▸ **What the exercise asks**: Word for word, retype the lines from the one containing "rakipleriyle farklılaşmasını sağlıyor." to the one containing "cách. Hãy cùng" below, keeping both end lines and dropping the pictures.

(Transcribed page contents)
______________________________

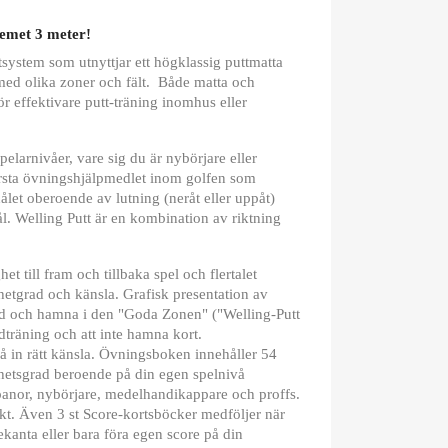
temet 3 meter!
tsystem som utnyttjar ett högklassig puttmatta
med olika zoner och fält. Både matta och
 effektivare putt-träning inomhus eller
spelarnivåer, vare sig du är nybörjare eller
första övningshjälpmedlet inom golfen som
 hålet oberoende av lutning (neråt eller uppåt)
ål. Welling Putt är en kombination av riktning
het till fram och tillbaka spel och flertalet
hetgrad och känsla. Grafisk presentation av
längd och hamna i den "Goda Zonen" ("Welling-Putt
dträning och att inte hamna kort.
 få in rätt känsla. Övningsboken innehåller 54
ghetsgrad beroende på din egen spelnivå
banor, nybörjare, medelhandikappare och proffs.
akt. Även 3 st Score-kortsböcker medföljer när
kanta eller bara föra egen score på din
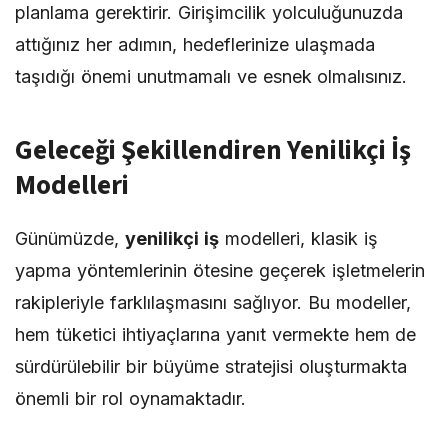
planlama gerektirir. Girişimcilik yolculuğunuzda
attığınız her adımın, hedeflerinize ulaşmada
taşıdığı önemi unutmamalı ve esnek olmalısınız.
Geleceği Şekillendiren Yenilikçi İş
Modelleri
Günümüzde,
yenilikçi iş
modelleri, klasik iş
yapma yöntemlerinin ötesine geçerek işletmelerin
rakipleriyle farklılaşmasını sağlıyor. Bu modeller,
hem tüketici ihtiyaçlarına yanıt vermekte hem de
sürdürülebilir bir büyüme stratejisi oluşturmakta
önemli bir rol oynamaktadır.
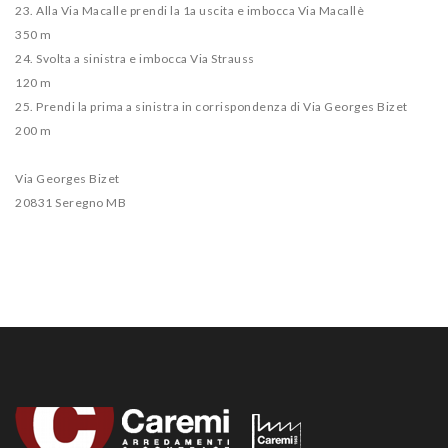
23. Alla Via Macalle prendi la 1a uscita e imbocca Via Macallè
350 m
24. Svolta a sinistra e imbocca Via Strauss
120 m
25. Prendi la prima a sinistra in corrispondenza di Via Georges Bizet
200 m
Via Georges Bizet
20831 Seregno MB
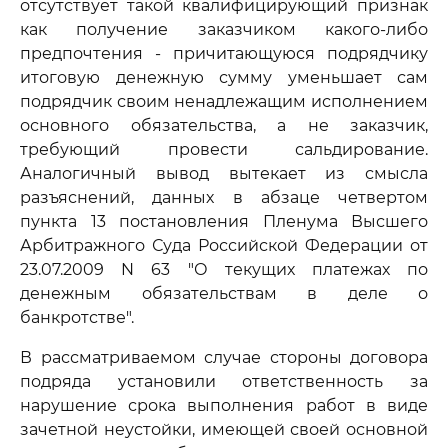
отсутствует такой квалифицирующий признак
как получение заказчиком какого-либо
предпочтения - причитающуюся подрядчику
итоговую денежную сумму уменьшает сам
подрядчик своим ненадлежащим исполнением
основного обязательства, а не заказчик,
требующий провести сальдирование.
Аналогичный вывод вытекает из смысла
разъяснений, данных в абзаце четвертом
пункта 13 постановления Пленума Высшего
Арбитражного Суда Российской Федерации от
23.07.2009 N 63 "О текущих платежах по
денежным обязательствам в деле о
банкротстве".
В рассматриваемом случае стороны договора
подряда установили ответственность за
нарушение срока выполнения работ в виде
зачетной неустойки, имеющей своей основной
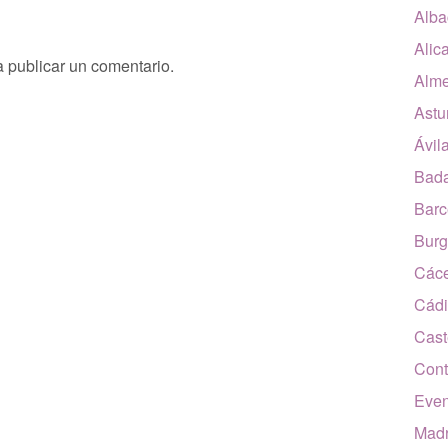
Alba
Alic
 publicar un comentario.
Alme
Astu
Ávil
Bada
Barc
Burg
Các
Cádi
Cast
Cont
Even
Madr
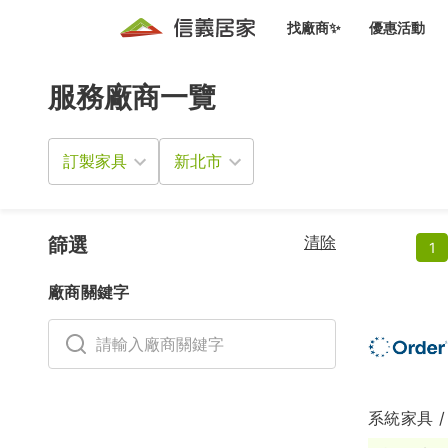
找廠商✨
優惠活動
服務廠商一覽
知識文
免費諮詢服務
前往
廠商募集
人才招募
居住好生活講座
設計裝
買屋
居住服務免費諮詢
訂製家具
室內設
設計裝
會員活動優惠
設計裝
搬家清
冷氣清洗(限時優惠)
新會員大禮包
免費居住好生
清除
室內設
篩選
1
優質搬
信義客戶優惠
廠商關鍵字
清潔除
信義成交客戶福利專區
清潔消
家居設
系統家具 /
長照設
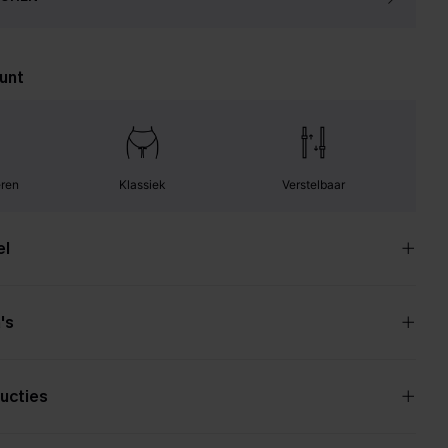
unt
eren
Klassiek
Verstelbaar
el
's
ucties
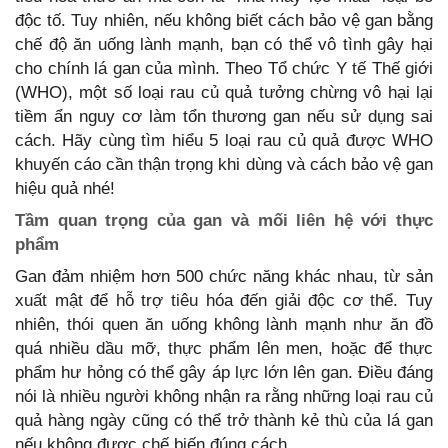
độc tố. Tuy nhiên, nếu không biết cách bảo vệ gan bằng
chế độ ăn uống lành mạnh, bạn có thể vô tình gây hại
cho chính lá gan của mình. Theo Tổ chức Y tế Thế giới
(WHO), một số loại rau củ quả tưởng chừng vô hại lại
tiềm ẩn nguy cơ làm tổn thương gan nếu sử dụng sai
cách. Hãy cùng tìm hiểu 5 loại rau củ quả được WHO
khuyến cáo cần thận trọng khi dùng và cách bảo vệ gan
hiệu quả nhé!
Tầm quan trọng của gan và mối liên hệ với thực
phẩm
Gan đảm nhiệm hơn 500 chức năng khác nhau, từ sản
xuất mật để hỗ trợ tiêu hóa đến giải độc cơ thể. Tuy
nhiên, thói quen ăn uống không lành mạnh như ăn đồ
quá nhiều dầu mỡ, thực phẩm lên men, hoặc để thực
phẩm hư hỏng có thể gây áp lực lớn lên gan. Điều đáng
nói là nhiều người không nhận ra rằng những loại rau củ
quả hàng ngày cũng có thể trở thành kẻ thù của lá gan
nếu không được chế biến đúng cách.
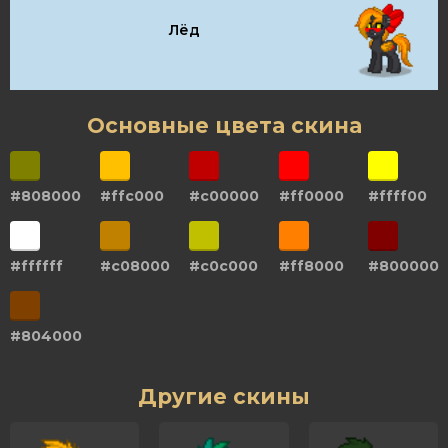
Лёд
Основные цвета скина
#808000
#ffc000
#c00000
#ff0000
#ffff00
#ffffff
#c08000
#c0c000
#ff8000
#800000
#804000
Другие скины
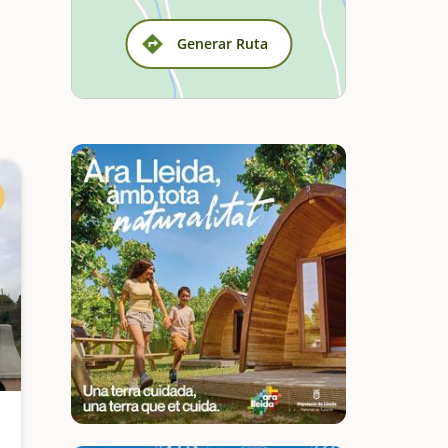
Generar Ruta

______________________________

▸ **Solution for this problem**:
rakipleriyle farklılaşmasını sağlıyor. Bu modeller,
hem tüketici ihtiyaçlarına yanıt vermekte hem de
sürdürülebilir bir büyüme stratejisi oluşturmakta
önemli bir rol oynamaktadır.
23. Alla Via Macalle prendi la 1a uscita e imbocca Via Macallè
350 m
24. Svolta a sinistra e imbocca Via Strauss
120 m
25. Prendi la prima a sinistra in corrispondenza di Via Georges Bizet
200 m
Via Georges Bizet
20831 Seregno MB
отсутствует такой квалифицирующий признак
как получение заказчиком какого-либо
предпочтения - причитающуюся подрядчику
итоговую денежную сумму уменьшает сам
подрядчик своим ненадлежащим исполнением
основного обязательства, а не заказчик,
требующий провести сальдирование.
Аналогичный вывод вытекает из смысла
разъяснений, данных в абзаце четвертом
пункта 13 постановления Пленума Высшего
Арбитражного Суда Российской Федерации от
23.07.2009 N 63 "О текущих платежах по
денежным обязательствам в деле о
банкротстве".
В рассматриваемом случае стороны договора
подряда установили ответственность за
нарушение срока выполнения работ в виде
зачетной неустойки, имеющей своей основной
Alba
Alic
 publicar un comentario.
Alme
Astu
Ávil
Bada
Barc
Burg
Các
Cádi
Cast
Cont
Even
Madr
找廠商✨
優惠活動
服務廠商一覽
知識文
免費諮詢服務
前往
廠商募集
人才招募
居住好生活講座
設計裝
買屋
居住服務免費諮詢
訂製家具
室內設
設計裝
會員活動優惠
設計裝
搬家清
冷氣清洗(限時優惠)
新會員大禮包
免費居住好生
清除
室內設
篩選
1
優質搬
信義客戶優惠
廠商關鍵字
清潔除
信義成交客戶福利專區
清潔消
家居設
系統家具 /
長照設
unt
eren
Klassiek
Verstelbaar
el
's
ucties
độc tố. Tuy nhiên, nếu không biết cách bảo vệ gan bằng
chế độ ăn uống lành mạnh, bạn có thể vô tình gây hại
cho chính lá gan của mình. Theo Tổ chức Y tế Thế giới
(WHO), một số loại rau củ quả tưởng chừng vô hại lại
tiềm ẩn nguy cơ làm tổn thương gan nếu sử dụng sai
cách. Hãy cùng tìm hiểu 5 loại rau củ quả được WHO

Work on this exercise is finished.